Hoje, este exemplo é frequentemente seguido.
Entretanto, o acesso à qualidade de sócio, pretendido a partir de certa altura pelos juspublicistas que se haviam reunido à minha volta, não se mostrava viável no seio da primeira Sociedade em que eu participava e, por isso, se concertou pacificamente uma cisão, que permitiu a emergência da anterior “Sérvulo Correia & Associados”.
Embora com maioria inicial de advogados e trabalho nas áreas do Direito Constitucional e Administrativo, esta teve, desde o início, núcleos de Direito Penal e Contraordenacional, Direito Tributário e “Corporate”, na altura liderados por Teresa Serra, Rogério Fernandes Ferreira e Vasco Ataíde Marques.
À anterior “Sérvulo Correia & Associados”, sucedeu a “Sérvulo & Associados”. Esta evolução foi marcada pelo aumento do corpo de sócios e associados e pela vinda do escritório para o Chiado. Hoje, somos uma sociedade multidisciplinar, composta por poderosos departamentos para além do departamento de Direito Público.

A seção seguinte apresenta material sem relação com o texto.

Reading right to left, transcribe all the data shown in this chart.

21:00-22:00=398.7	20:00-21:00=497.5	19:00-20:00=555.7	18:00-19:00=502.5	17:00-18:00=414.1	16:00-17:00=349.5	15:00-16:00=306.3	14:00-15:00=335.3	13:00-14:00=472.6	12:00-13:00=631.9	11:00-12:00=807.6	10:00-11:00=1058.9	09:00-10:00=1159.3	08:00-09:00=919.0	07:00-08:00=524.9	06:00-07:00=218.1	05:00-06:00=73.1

De há muito que o achievement é, cada vez menos, o meu e, é cada vez mais, o do coletivo. Digo, sem exagerar, que a atual Sociedade, com o crescente apuramento do seu planeamento e da sua gestão, é hoje o fruto da iniciativa de muitos outros sócios e dos profissionais das áreas de suporte, o quais constituem uma componente essencial.
Destaco o papel dos sucessivos Managing Partners Rui Medeiros, Paulo Câmara e Manuel Magalhães na modernização e na energização da nossa sociedade de advogados. Pessoalmente, nunca tive gosto e competência para as tarefas organizativas. O trabalho jurídico é aquilo que me atrai.

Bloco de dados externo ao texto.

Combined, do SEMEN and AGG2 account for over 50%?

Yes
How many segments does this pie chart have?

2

Por tudo isto, e dado o avanço na idade, resignarei, com efeito em 1 de janeiro de 2026, aos cargos de Presidente do Conselho de Administração e de Presidente da Assembleia Geral. Embora extremamente interessado no futuro próspero da Sérvulo, esse futuro já não me respeita diretamente e seria abusivo querer intervir na sua conformação. Enquanto os meus sócios assim o quiserem, continuarei sócio sem mais.
As sociedades de advogados enfrentam hoje grandes problemas. Um ciclo da História de Portugal, com início no 25 de Abril de 1974, chega manifestamente ao seu fim e não é ainda claro o modo como os portugueses deverão enfrentar os tempos que aí vêm. Será muito desejável que os advogados se unam em torno da sua Ordem, uma Ordem adversa à luta de classes no seu seio e virada para a defesa da liberdade do exercício da advocacia e para a sustentabilidade do início desse exercício pelos mais novos. O histórico papel da advocacia encontra-se ameaçado por um cenário internacional hostil aos defensores do Estado de Direito e por uma comunicação impermeável à nobreza do nosso múnus. Sobretudo enquanto se unirem para esse efeito nos planos interno e internacional, as sociedades de advogados serão um agente efetivo na luta contra tal estado de coisas.
A todas e a todos os advogados, cujos métodos de trabalho terão de se adaptar a novas tecnologias e a um mutante ambiente institucional, desejo lucidez, arrojo e autoexigência quanto ao rigor do trabalho jurídico. Que as circunstâncias acabem por lhes ser propícias é o voto de alguém que se apresta para seguir viagem.